While CAESAR presents a strategy to examine fine details of 3D chromatin structure, the scientists noted that it is an advancing system with specific shortcomings which can be improved to the next level. To begin with, since Micro-C information, for the most part, outflanks Hi-C in the identification of short-range interactions, CAESAR likewise performs best at genomic distances of under 200 kb. Accordingly, CAESAR-imputed contact maps are not appropriate for investigations of large 3D chromatin structures like compartments.
Second, because Micro-C and Hi-C produce short-read sequences, the study is restricted to pairwise chromatin contacts, and accordingly, higher-order interactions are deficiently studied.

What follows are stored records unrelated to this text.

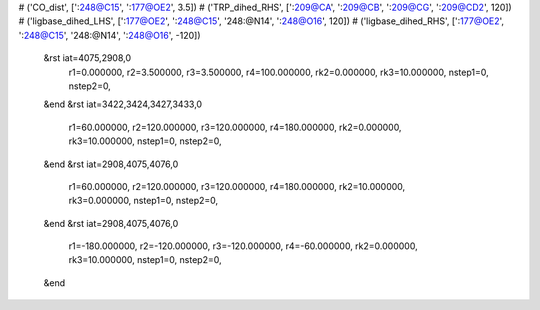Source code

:# ('CO_dist', [':248@C15', ':177@OE2', 3.5])
# ('TRP_dihed_RHS', [':209@CA', ':209@CB', ':209@CG', ':209@CD2', 120])
# ('ligbase_dihed_LHS', [':177@OE2', ':248@C15', '248:@N14', ':248@O16', 120])
# ('ligbase_dihed_RHS', [':177@OE2', ':248@C15', '248:@N14', ':248@O16', -120])
 &rst iat=4075,2908,0
   r1=0.000000, r2=3.500000, r3=3.500000, r4=100.000000, rk2=0.000000, rk3=10.000000,
   nstep1=0, nstep2=0,
 &end
 &rst iat=3422,3424,3427,3433,0
   r1=60.000000, r2=120.000000, r3=120.000000, r4=180.000000, rk2=0.000000, rk3=10.000000,
   nstep1=0, nstep2=0,
 &end
 &rst iat=2908,4075,4076,0
   r1=60.000000, r2=120.000000, r3=120.000000, r4=180.000000, rk2=10.000000, rk3=0.000000,
   nstep1=0, nstep2=0,
 &end
 &rst iat=2908,4075,4076,0
   r1=-180.000000, r2=-120.000000, r3=-120.000000, r4=-60.000000, rk2=0.000000, rk3=10.000000,
   nstep1=0, nstep2=0,
 &end
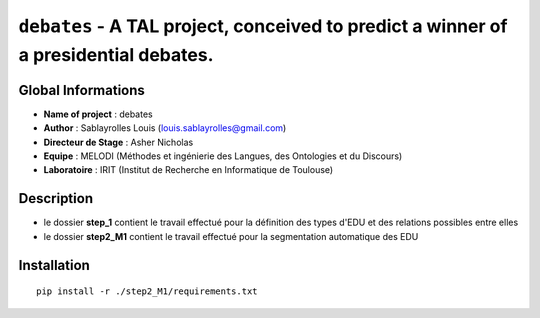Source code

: ===============================
``debates`` - A TAL project, conceived to predict a winner of a presidential debates.
===============================

Global Informations
-------------------

- **Name of project** : debates
- **Author** : Sablayrolles Louis (louis.sablayrolles@gmail.com)
- **Directeur de Stage** : Asher Nicholas
- **Equipe** : MELODI (Méthodes et ingénierie des Langues, des Ontologies et du Discours)
- **Laboratoire** : IRIT (Institut de Recherche en Informatique de Toulouse)

Description
-----------

- le dossier **step_1** contient le travail effectué pour la définition des types d'EDU et des relations possibles entre elles
- le dossier **step2_M1** contient le travail effectué pour la segmentation automatique des EDU

Installation
------------

::

    pip install -r ./step2_M1/requirements.txt

.. http://python.physique.free.fr/aide/Partie1.html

Third, their investigations showed that CAESAR performed well, as indicated by multiple evaluation metrics, yet there was a clear bias towards the A compartment, evolutionarily conserved regions, and early replicating regions. This is probably a reflection that the epigenomic features in the study are by and large more advanced in these regions. Thus, including additional epigenomic features might shift this bias impact accordingly.
Fourth, however, CAESAR demonstrated clear connections between epigenomic features and 3D fine-scale chromatin organization. The scientists didn’t notice a huge improvement in imputed contact maps with the rising number of epigenomic datasets. This proposes that epigenomic information may not make sense of the multitude of elements seen in 3D chromatin organization.
There might be unexplored layers of genetic and additional epigenetic data that assume a part in the organization of chromatin inside the nucleus. Up until this point, CAESAR demonstrated a system for the joint analysis of 3D chromatin structures and 1D epigenomic features at a matched resolution, and further integration of 1D DNA sequences is conceivable. For instance, the model might incorporate DNA sequences as features and elucidate 3D QTLs concerning high-resolution chromatin organization.
Paper Source: Feng, F., Yao, Y., Wang, X.Q.D. et al. Connecting high-resolution 3D chromatin organization with epigenomics. Nat Commun 13, 2054 (2022). https://doi.org/10.1038/s41467-022-29695-6
Dr. Tamanna Anwar is a Scientist and Co-founder of the Centre of Bioinformatics Research and Technology (CBIRT). She is a passionate bioinformatics scientist and a visionary entrepreneur. Dr. Tamanna has worked as a Young Scientist at Jawaharlal Nehru University, New Delhi. She has also worked as a Postdoctoral Fellow at the University of Saskatchewan, Canada. She has several scientific research publications in high-impact research journals. Her latest endeavor is the development of a platform that acts as a one-stop solution for all bioinformatics related information as well as developing a bioinformatics news portal to report cutting-edge bioinformatics breakthroughs.